- LinkedIn posts can sometimes be creepy.
- A new AI tool called the Viral Post Generator teased in LinkedIn’s most popular post is capable of creating super enthusiastic, self-congratulatory posts for even the most mundane tasks.
- Its creator, Tom Auerbach, said he made it “partly for humor and partly to criticize the narcissistic culture on LinkedIn.”
If you’ve ever used LinkedIn, you know it can be intimidating at times.
Sometimes that means aspiring thought leaders trying to unearth deep professional wisdom from everyday interactions. Other times, LinkedIn influencers make suggestions that will obviously change your life and solve all your problems. Recently, a CEO posted a selfie of crying after layoffs. Whatever it is, LinkedIn is full of these fantastical inspirational posts.
enter post virus generator. The AI tool has been making the rounds online this week as people make fun of the awful LinkedIn posts we all see. Here’s how it works: you enter an activity and a cliché inspirational suggestion, and it generates a creepy inspirational LinkedIn post for you.
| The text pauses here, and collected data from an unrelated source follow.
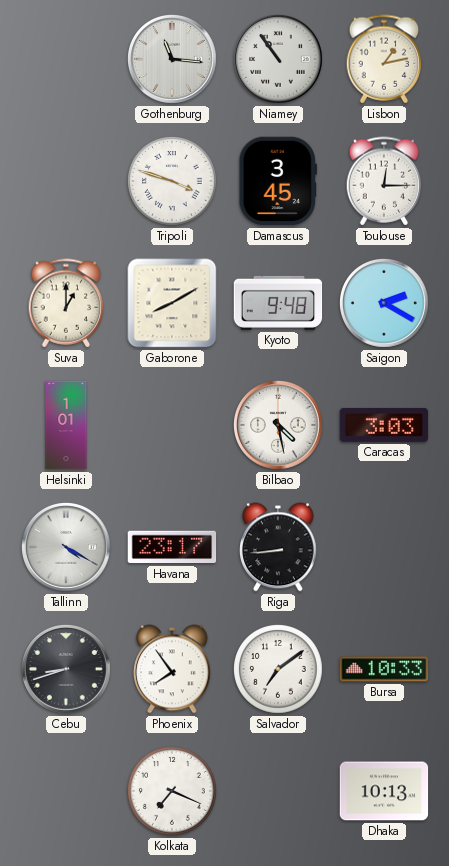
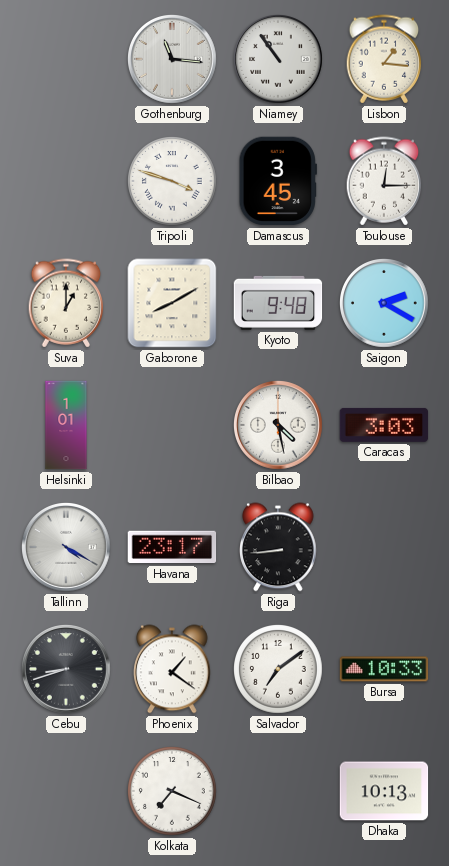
Lisbon: 1:13 -> 1:16
Phoenix: 7:54 -> 1:21
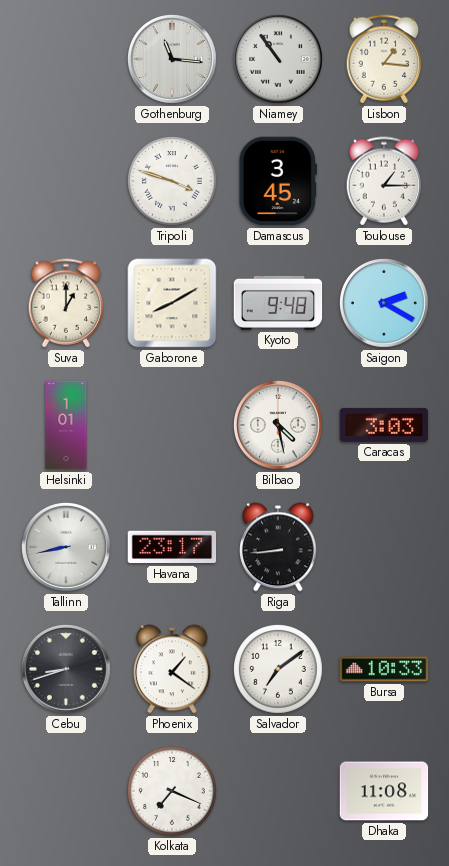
Toulouse: 12:15 -> 1:15
Tallinn: 4:20 -> 8:43
Dhaka: 10:13 -> 11:08
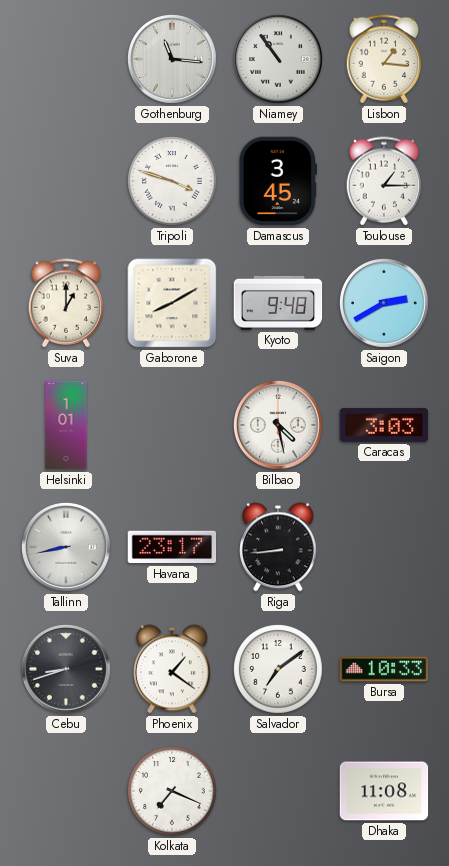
Saigon: 2:20 -> 2:40
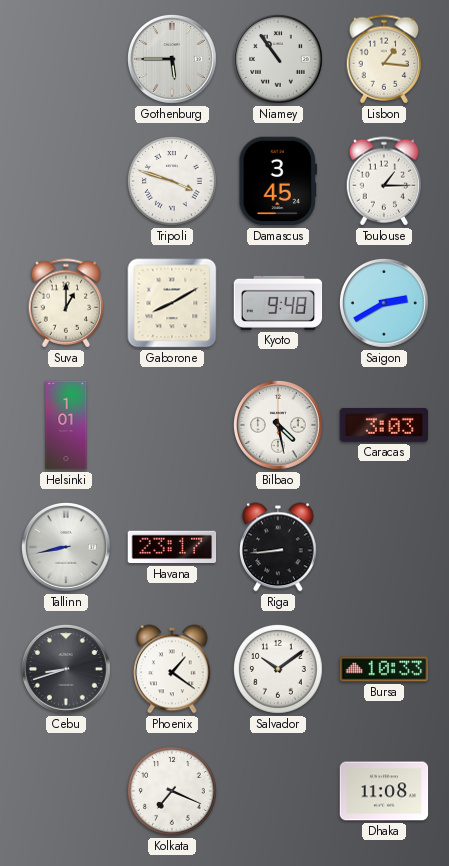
Gothenburg: 11:16 -> 5:45
Salvador: 7:09 -> 10:09
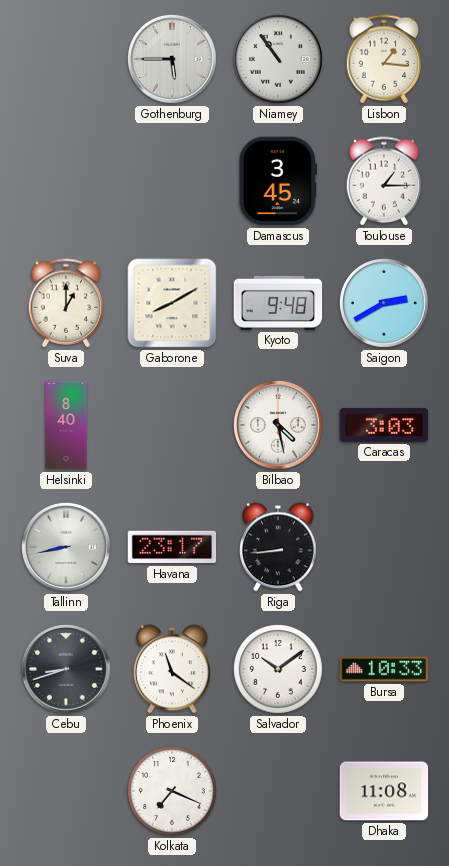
Tripoli: 3:48 -> none
Helsinki: 1:01 -> 8:40
Phoenix: 1:21 -> 11:21
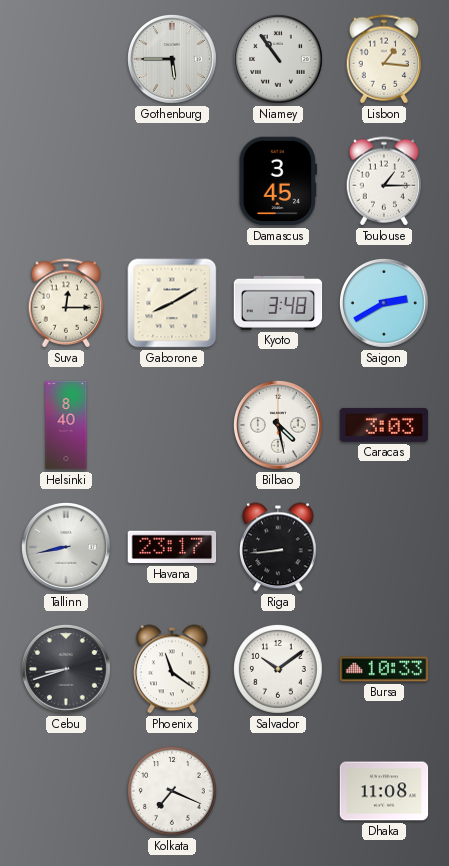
Suva: 1:00 -> 12:15
Kyoto: 9:48 -> 3:48
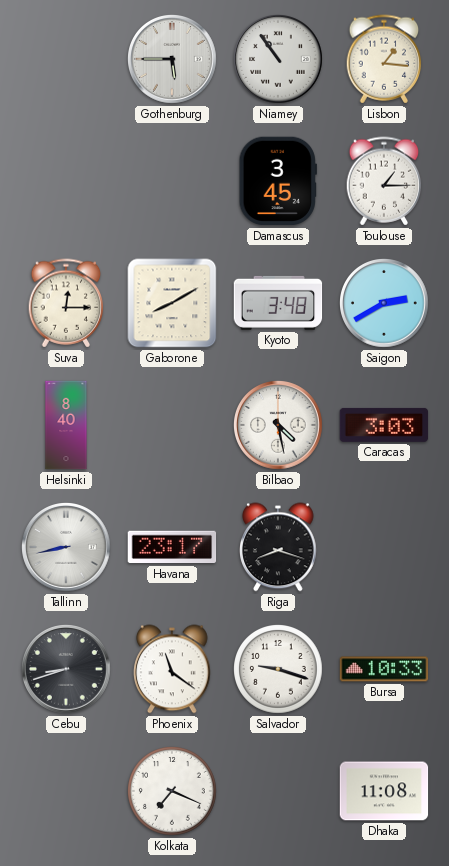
Riga: 8:44 -> 8:18
Salvador: 10:09 -> 9:18
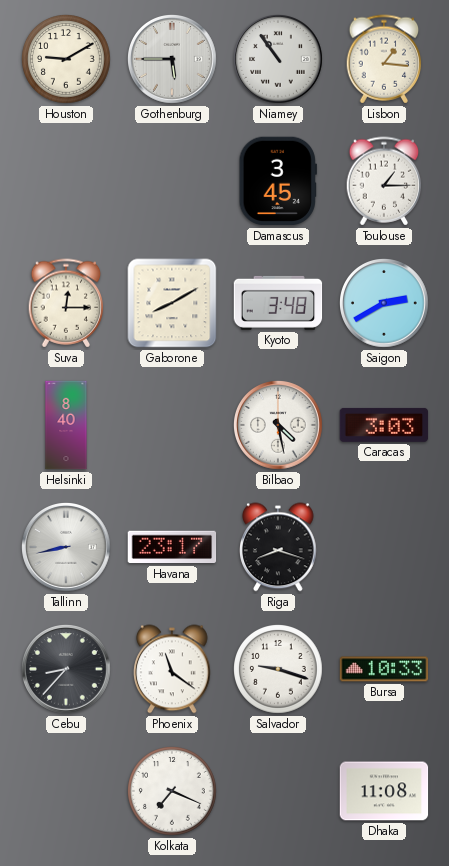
Houston: none -> 9:10
Cebu: 8:42 -> 8:37
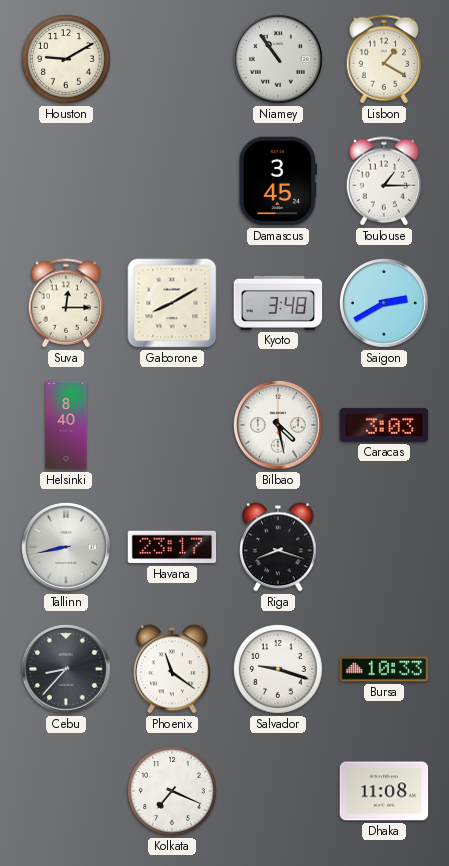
Gothenburg: 5:45 -> none
Lisbon: 1:16 -> 1:20
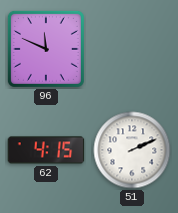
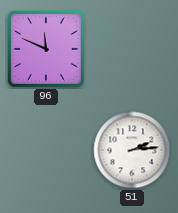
62: 4:15 -> none
51: 2:11 -> 2:14
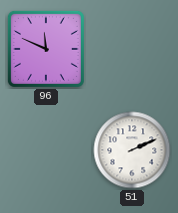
51: 2:14 -> 2:11
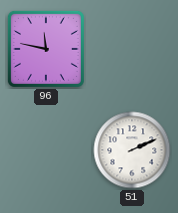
96: 11:49 -> 11:47
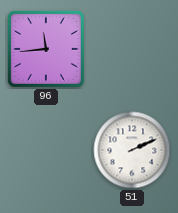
96: 11:47 -> 11:44
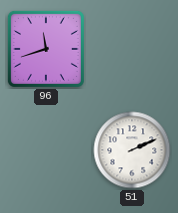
96: 11:44 -> 11:42
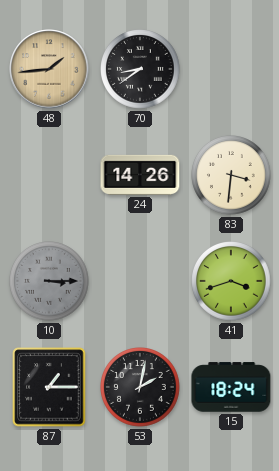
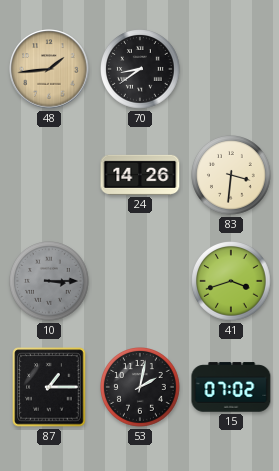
15: 18:24 -> 07:02
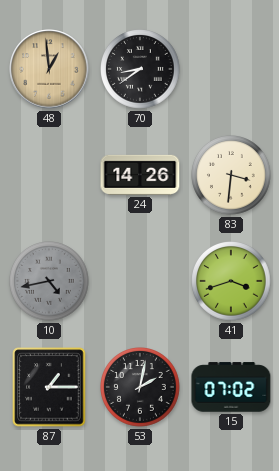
48: 1:44 -> 12:59
10: 3:15 -> 4:43
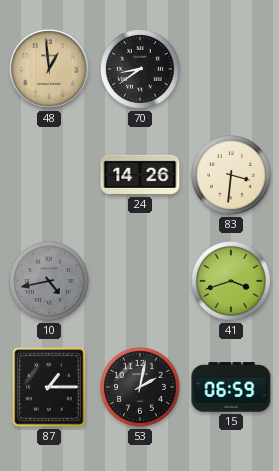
15: 07:02 -> 06:59
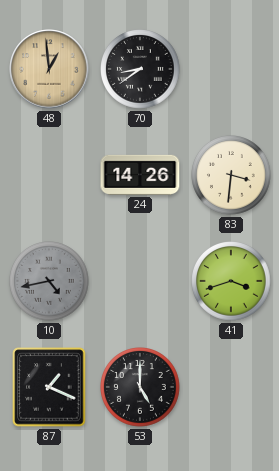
87: 1:15 -> 1:19
53: 2:02 -> 5:00
15: 06:59 -> none
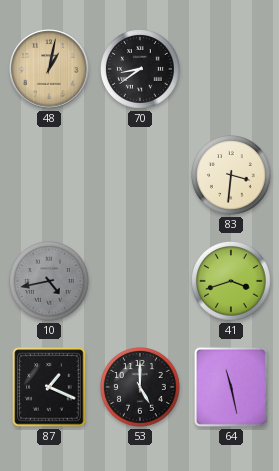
48: 12:59 -> 1:02
24: 14:26 -> none
64: none -> 11:28
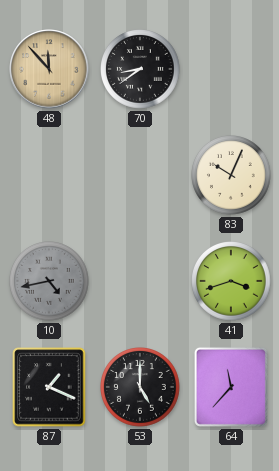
48: 1:02 -> 11:53
83: 3:31 -> 10:04
64: 11:28 -> 11:37
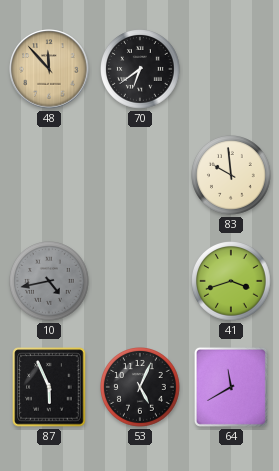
70: 8:39 -> 6:39
83: 10:04 -> 9:59
87: 1:19 -> 5:56
53: 5:00 -> 5:04
64: 11:37 -> 11:40
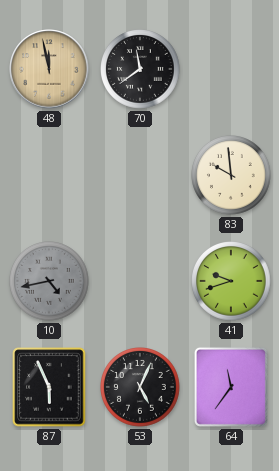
48: 11:53 -> 11:58
70: 6:39 -> 11:39
41: 3:42 -> 9:42
64: 11:40 -> 11:36
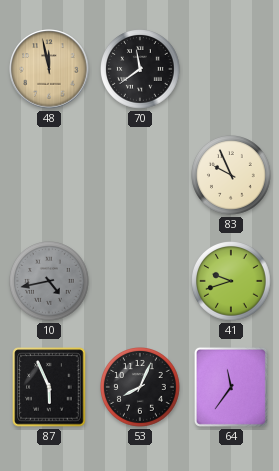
83: 9:59 -> 9:56
53: 5:04 -> 8:04
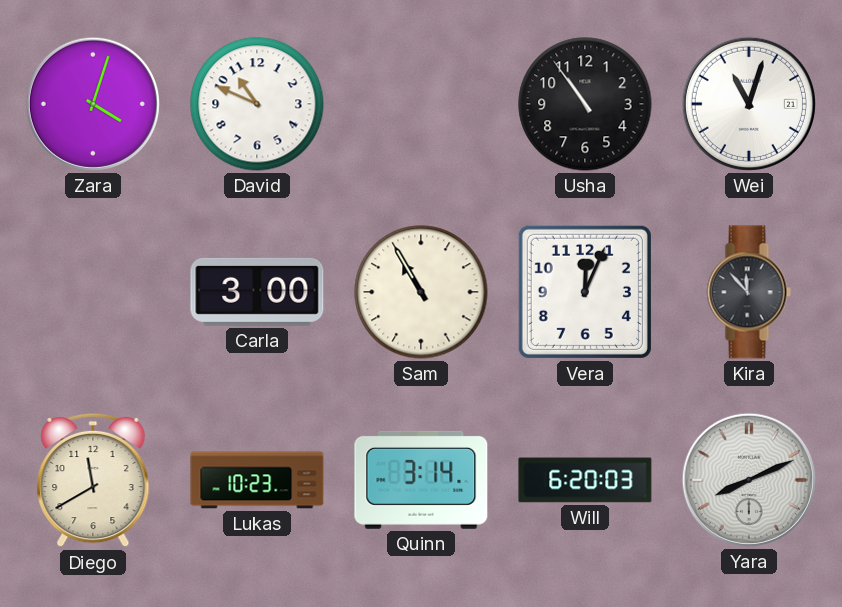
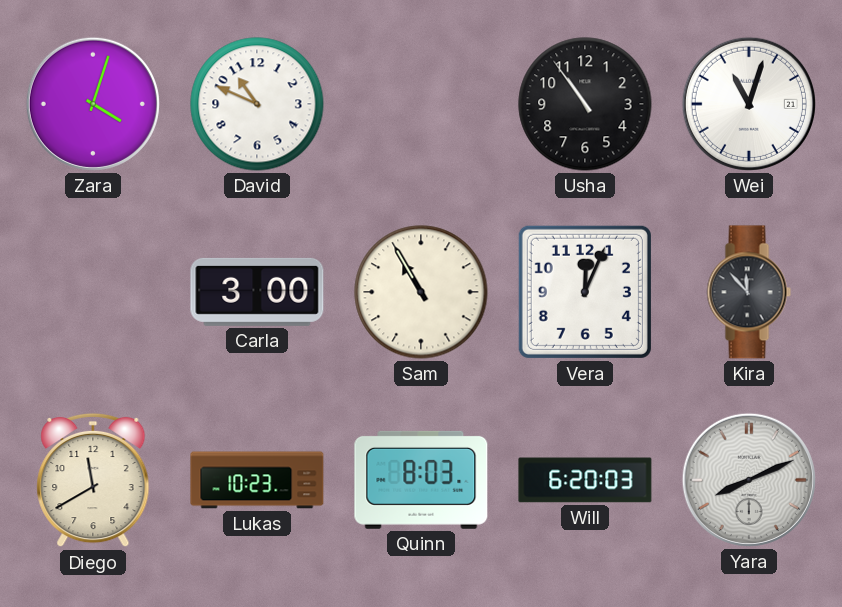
Quinn: 3:14 -> 8:03
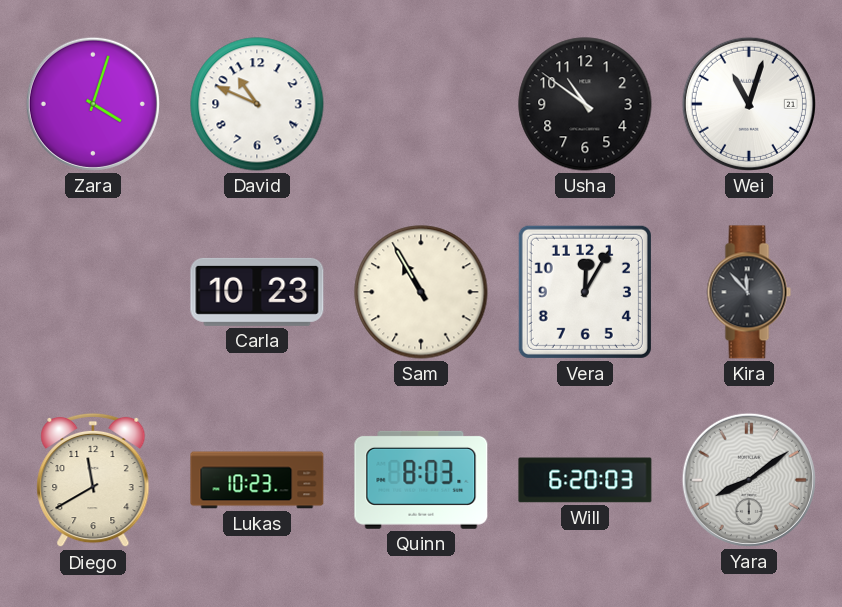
Usha: 10:54 -> 10:51
Carla: 3:00 -> 10:23
Vera: 12:04 -> 12:05
Yara: 8:11 -> 8:09
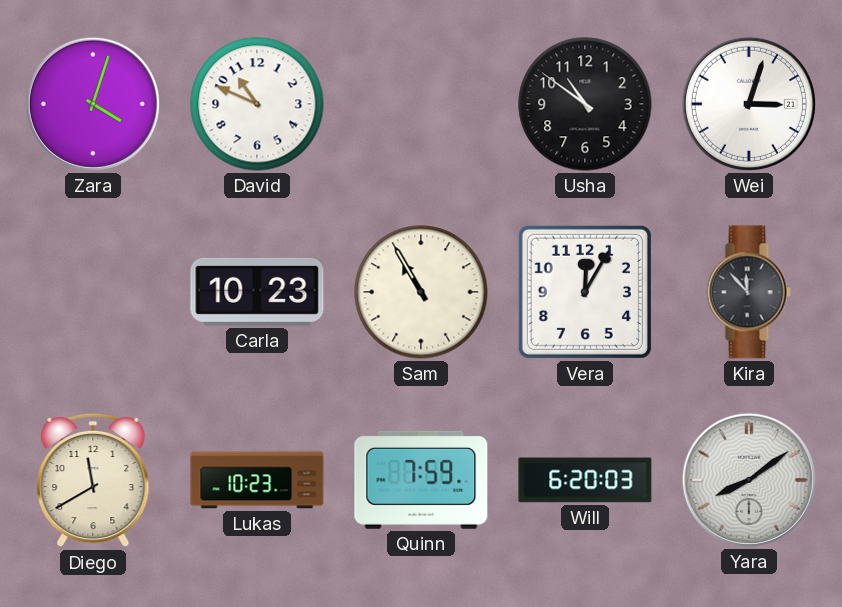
Wei: 11:03 -> 3:03
Quinn: 8:03 -> 7:59
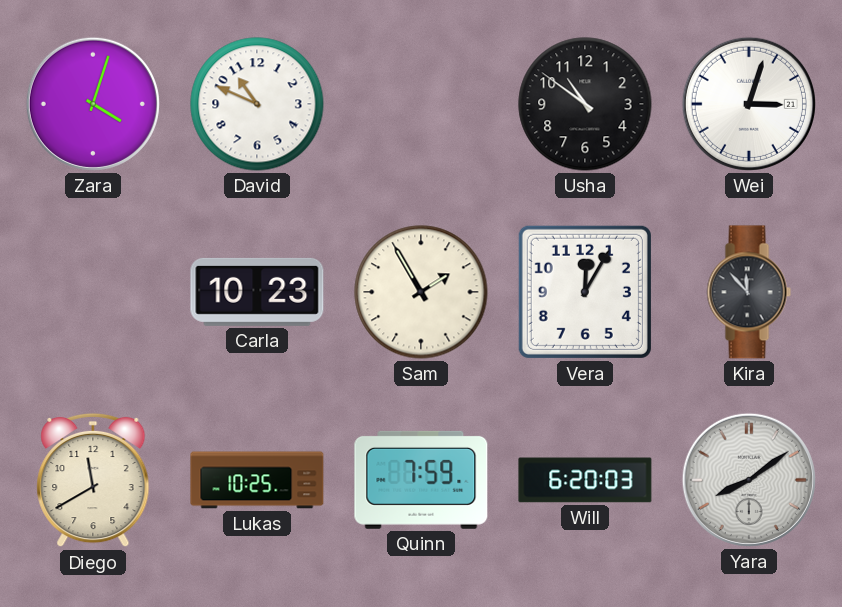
Sam: 10:55 -> 1:55
Lukas: 10:23 -> 10:25
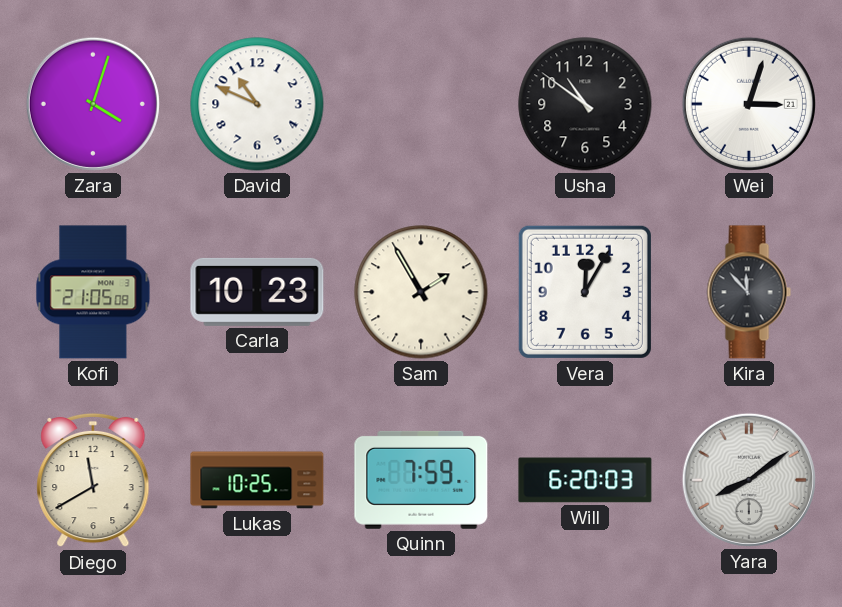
Kofi: none -> 21:05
For example, here are my results. I enter “I wake up” as my activity for the day and “goal high” as my corny advice.
post virus generator
post virus generator
Viral Post Generator was created by Tom Orbach, growth marketing manager at Israeli privacy tech startup Mine. He collected over 100,000 of LinkedIn’s most successful posts to create the parody tool.
“All of these successful posts on LinkedIn have one thing in common: They’re all self-centered, even a little narcissistic,” he said. “I got an insight that everyone tacitly agreed with, and I just made it public.”
Orbach first made the Viral Post Generator in Hebrew. After seeing it take off, he copied it in English.
“Everyone knows which posts on LinkedIn are going to go viral,” he said. “I made it partly for humor and partly to critique the self-obsessed culture on LinkedIn.”
But don’t get him wrong — he’s still a LinkedIn fan.
“It’s my favorite social network, and I love the positivity, but it’s just too intimidating from time to time,” Auerbach said. “I just think people should be more authentic and authentic and see themselves less as thought leaders and more as colleagues.”
He continued: “Viral posts are often narcissistic, but they don’t have to be.”